Your objective: Please work out how many lines in the material contain "distance" and give only that figure.

Source material:
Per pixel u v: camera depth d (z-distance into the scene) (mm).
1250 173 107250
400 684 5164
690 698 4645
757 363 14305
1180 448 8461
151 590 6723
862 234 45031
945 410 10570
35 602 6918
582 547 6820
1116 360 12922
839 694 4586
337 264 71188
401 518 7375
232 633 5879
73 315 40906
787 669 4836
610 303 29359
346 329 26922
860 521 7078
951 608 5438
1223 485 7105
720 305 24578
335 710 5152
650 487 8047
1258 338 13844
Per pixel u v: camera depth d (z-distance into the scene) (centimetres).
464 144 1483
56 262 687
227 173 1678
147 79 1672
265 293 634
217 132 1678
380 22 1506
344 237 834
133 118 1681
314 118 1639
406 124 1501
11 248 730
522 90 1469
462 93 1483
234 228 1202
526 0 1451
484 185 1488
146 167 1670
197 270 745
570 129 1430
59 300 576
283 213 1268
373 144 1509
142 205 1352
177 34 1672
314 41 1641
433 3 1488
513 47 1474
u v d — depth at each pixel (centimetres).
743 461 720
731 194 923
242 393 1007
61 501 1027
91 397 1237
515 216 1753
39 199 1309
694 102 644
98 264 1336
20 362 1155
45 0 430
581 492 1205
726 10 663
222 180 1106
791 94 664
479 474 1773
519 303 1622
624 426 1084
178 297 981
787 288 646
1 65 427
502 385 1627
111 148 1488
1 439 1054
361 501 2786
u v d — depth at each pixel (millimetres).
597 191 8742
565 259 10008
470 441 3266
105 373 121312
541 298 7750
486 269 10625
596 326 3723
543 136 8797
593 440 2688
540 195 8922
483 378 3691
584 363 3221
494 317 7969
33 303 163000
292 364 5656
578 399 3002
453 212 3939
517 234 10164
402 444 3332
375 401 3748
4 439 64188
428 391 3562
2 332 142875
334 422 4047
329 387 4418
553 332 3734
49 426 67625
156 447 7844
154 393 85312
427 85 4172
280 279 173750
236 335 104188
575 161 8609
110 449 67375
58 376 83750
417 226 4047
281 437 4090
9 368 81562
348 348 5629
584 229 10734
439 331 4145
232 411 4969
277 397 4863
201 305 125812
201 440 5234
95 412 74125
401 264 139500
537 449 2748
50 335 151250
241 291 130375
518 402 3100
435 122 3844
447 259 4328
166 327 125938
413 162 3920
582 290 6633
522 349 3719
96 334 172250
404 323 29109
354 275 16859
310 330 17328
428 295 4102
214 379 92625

Output for this exercise: 2